If you want to understand why mRNA delivery licensing turned into a web of cross-licenses and royalty stacks, the 2021 patent facet is the place to start. The lipid-nanoparticle delivery space that year was not owned by one company - it was distributed across a handful of heavyweight portfolios.
Aggregating the assignees on the 2021 LNP-delivery set puts Alnylam Pharmaceuticals at the front (the siRNA-delivery pioneer), with ModernaTX and Translate Bio close behind and academic owners - the University of Pennsylvania, the Regents of the University of California, the University of Massachusetts - holding foundational positions. A representative anchor is Translate Bio's US11185595B2, but no single grant defines the field.

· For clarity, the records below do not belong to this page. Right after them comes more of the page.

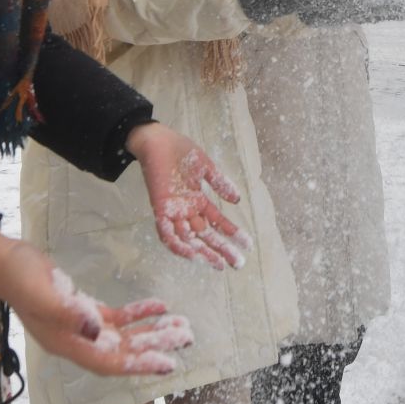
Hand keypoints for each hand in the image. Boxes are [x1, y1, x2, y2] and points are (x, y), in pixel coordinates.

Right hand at [0, 232, 192, 376]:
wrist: (4, 260)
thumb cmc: (20, 277)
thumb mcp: (44, 294)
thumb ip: (71, 314)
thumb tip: (99, 331)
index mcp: (67, 344)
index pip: (109, 362)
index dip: (139, 365)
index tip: (168, 364)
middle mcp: (76, 340)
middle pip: (122, 351)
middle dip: (154, 347)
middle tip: (186, 338)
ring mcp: (79, 325)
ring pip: (123, 336)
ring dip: (151, 331)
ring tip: (180, 326)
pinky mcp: (81, 307)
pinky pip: (116, 317)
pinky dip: (138, 312)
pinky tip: (159, 305)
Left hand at [126, 121, 251, 270]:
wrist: (156, 139)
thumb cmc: (178, 150)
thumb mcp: (205, 167)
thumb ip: (220, 183)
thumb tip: (237, 200)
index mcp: (197, 201)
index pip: (217, 222)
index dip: (232, 233)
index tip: (248, 245)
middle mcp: (186, 210)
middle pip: (206, 235)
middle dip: (221, 250)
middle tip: (237, 264)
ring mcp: (174, 211)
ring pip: (189, 239)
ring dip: (203, 253)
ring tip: (219, 264)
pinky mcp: (161, 209)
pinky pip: (167, 234)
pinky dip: (179, 246)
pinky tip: (193, 255)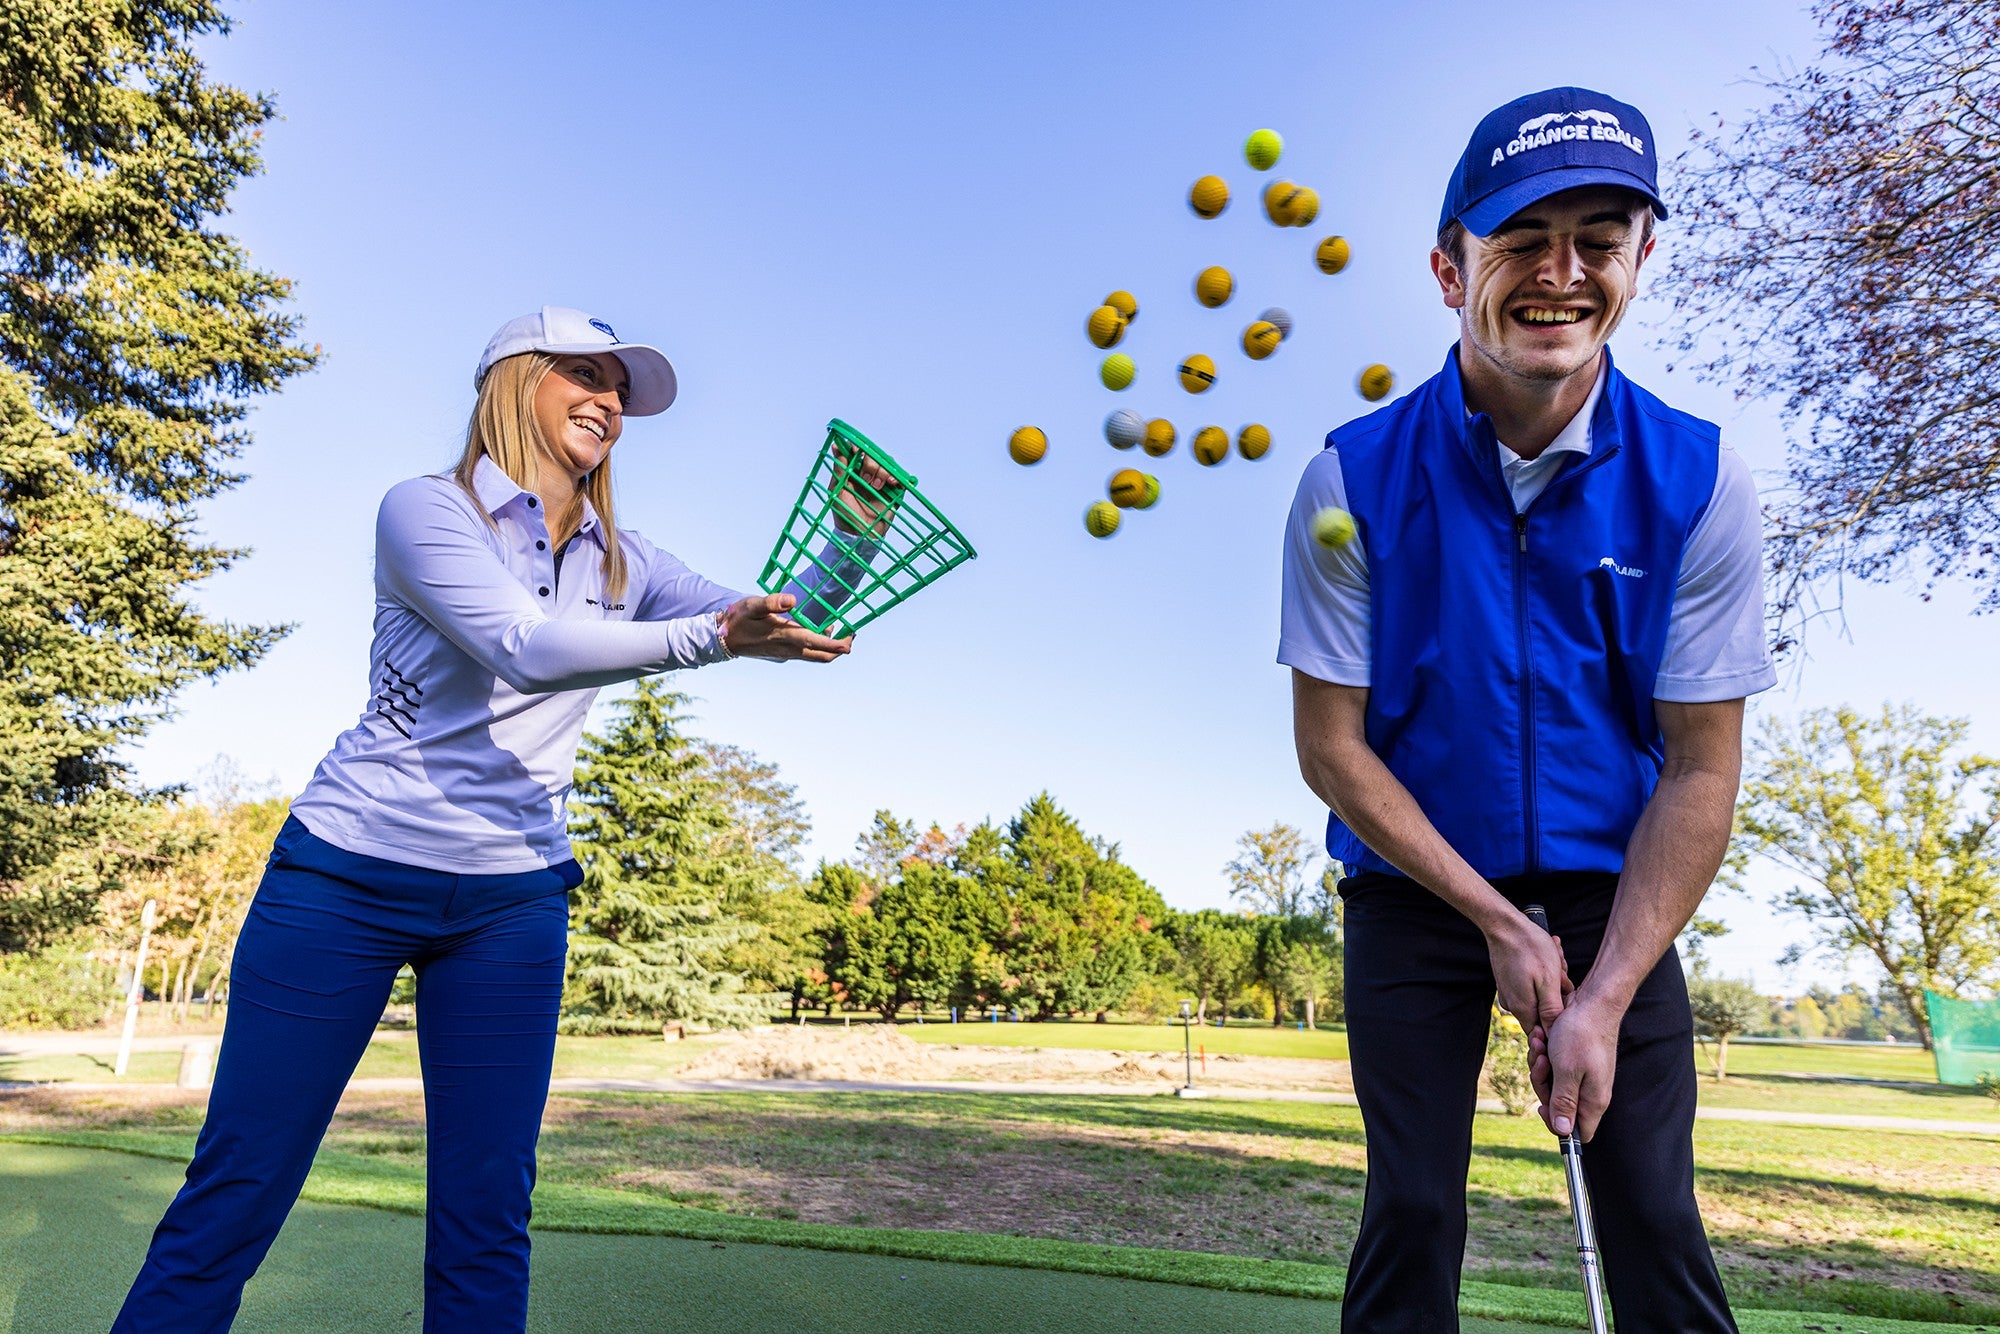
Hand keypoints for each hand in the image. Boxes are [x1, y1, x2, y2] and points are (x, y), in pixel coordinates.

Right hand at [719, 593, 852, 662]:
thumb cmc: (738, 620)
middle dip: (840, 648)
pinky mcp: (782, 654)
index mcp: (786, 637)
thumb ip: (772, 602)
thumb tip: (792, 599)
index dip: (836, 644)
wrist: (722, 639)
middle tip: (851, 634)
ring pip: (816, 656)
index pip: (818, 643)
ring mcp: (786, 654)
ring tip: (840, 630)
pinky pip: (807, 653)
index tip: (850, 640)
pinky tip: (818, 630)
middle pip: (823, 656)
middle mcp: (790, 650)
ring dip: (830, 648)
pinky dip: (818, 646)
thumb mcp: (753, 605)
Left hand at [832, 450, 898, 537]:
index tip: (856, 450)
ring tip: (876, 486)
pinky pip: (899, 477)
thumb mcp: (837, 491)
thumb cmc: (845, 514)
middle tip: (865, 478)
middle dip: (870, 463)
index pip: (858, 451)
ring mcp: (881, 481)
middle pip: (874, 455)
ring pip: (887, 464)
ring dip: (882, 471)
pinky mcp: (893, 491)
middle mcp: (868, 474)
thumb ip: (839, 469)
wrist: (859, 534)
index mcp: (853, 471)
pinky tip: (890, 483)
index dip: (858, 447)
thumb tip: (835, 446)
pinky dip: (896, 477)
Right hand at [1485, 914, 1570, 1036]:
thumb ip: (1551, 1011)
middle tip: (1562, 973)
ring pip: (1540, 995)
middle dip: (1558, 994)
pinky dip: (1542, 973)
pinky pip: (1532, 984)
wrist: (1504, 925)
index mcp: (1523, 1009)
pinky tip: (1547, 957)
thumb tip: (1553, 1034)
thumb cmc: (1530, 948)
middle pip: (1544, 1012)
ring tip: (1555, 959)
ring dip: (1552, 980)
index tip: (1564, 997)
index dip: (1558, 1021)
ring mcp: (1509, 992)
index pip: (1543, 1034)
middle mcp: (1513, 1004)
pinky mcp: (1509, 981)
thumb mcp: (1548, 981)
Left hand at [1529, 990, 1620, 1140]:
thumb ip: (1564, 1102)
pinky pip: (1553, 1066)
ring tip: (1540, 1043)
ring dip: (1540, 1063)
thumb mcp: (1567, 1071)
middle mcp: (1590, 1091)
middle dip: (1542, 1084)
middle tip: (1541, 1060)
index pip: (1578, 1133)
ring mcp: (1583, 1076)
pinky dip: (1544, 1053)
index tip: (1542, 1106)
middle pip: (1558, 1106)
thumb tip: (1563, 1133)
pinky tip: (1542, 1037)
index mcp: (1593, 1101)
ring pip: (1552, 1083)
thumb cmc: (1581, 1036)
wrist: (1592, 1002)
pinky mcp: (1576, 1062)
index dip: (1557, 1125)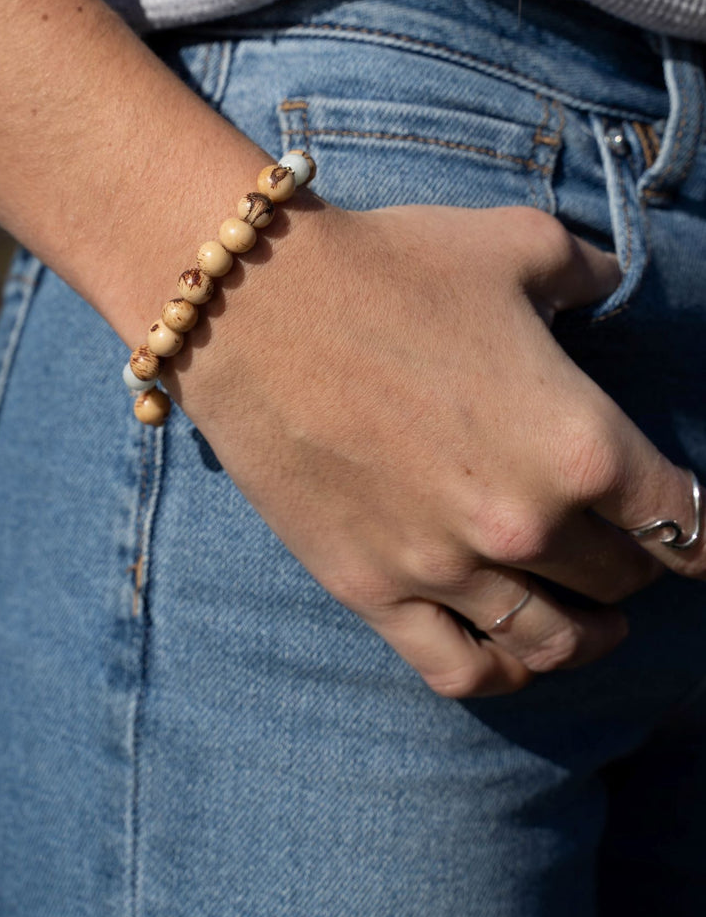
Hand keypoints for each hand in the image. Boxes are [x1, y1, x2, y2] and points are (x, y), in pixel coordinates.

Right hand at [173, 201, 696, 697]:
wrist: (256, 302)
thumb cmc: (392, 266)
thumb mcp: (515, 245)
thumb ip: (588, 271)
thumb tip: (610, 283)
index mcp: (580, 444)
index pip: (684, 519)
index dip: (703, 526)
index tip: (698, 527)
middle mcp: (527, 523)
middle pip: (619, 579)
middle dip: (634, 564)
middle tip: (625, 545)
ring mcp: (446, 568)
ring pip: (551, 640)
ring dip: (588, 636)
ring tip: (595, 627)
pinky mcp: (373, 590)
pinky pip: (460, 668)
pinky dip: (504, 671)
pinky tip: (516, 654)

The CPC clustering shows why the rights overlap so badly. The top classes - C12N 15/113 (antisense/RNAi), A61K 9/0019 (injectable preparations), A61K 31/713 (siRNA), C12N 2310/14 (interfering RNA) - are shared across siRNA and mRNA programs alike. The same delivery chemistry that carries an siRNA also carries an mRNA, so the siRNA-era LNP patents reach into the mRNA-era products.
That cross-modality overlap is the strategic crux. Alnylam's lead position is not an mRNA accident - it is the residue of a decade of siRNA delivery work that the mRNA wave then had to license or design around. When the foundational delivery chemistry predates the application that made it famous, the original owner holds leverage over the newcomer.
For a freedom-to-operate map in this neighborhood, the discipline is to treat delivery and cargo as separate questions and to aggregate by assignee across both siRNA and mRNA filings before concluding anything. A single in-licence rarely clears the lipid estate; the 2021 facet is the evidence of why.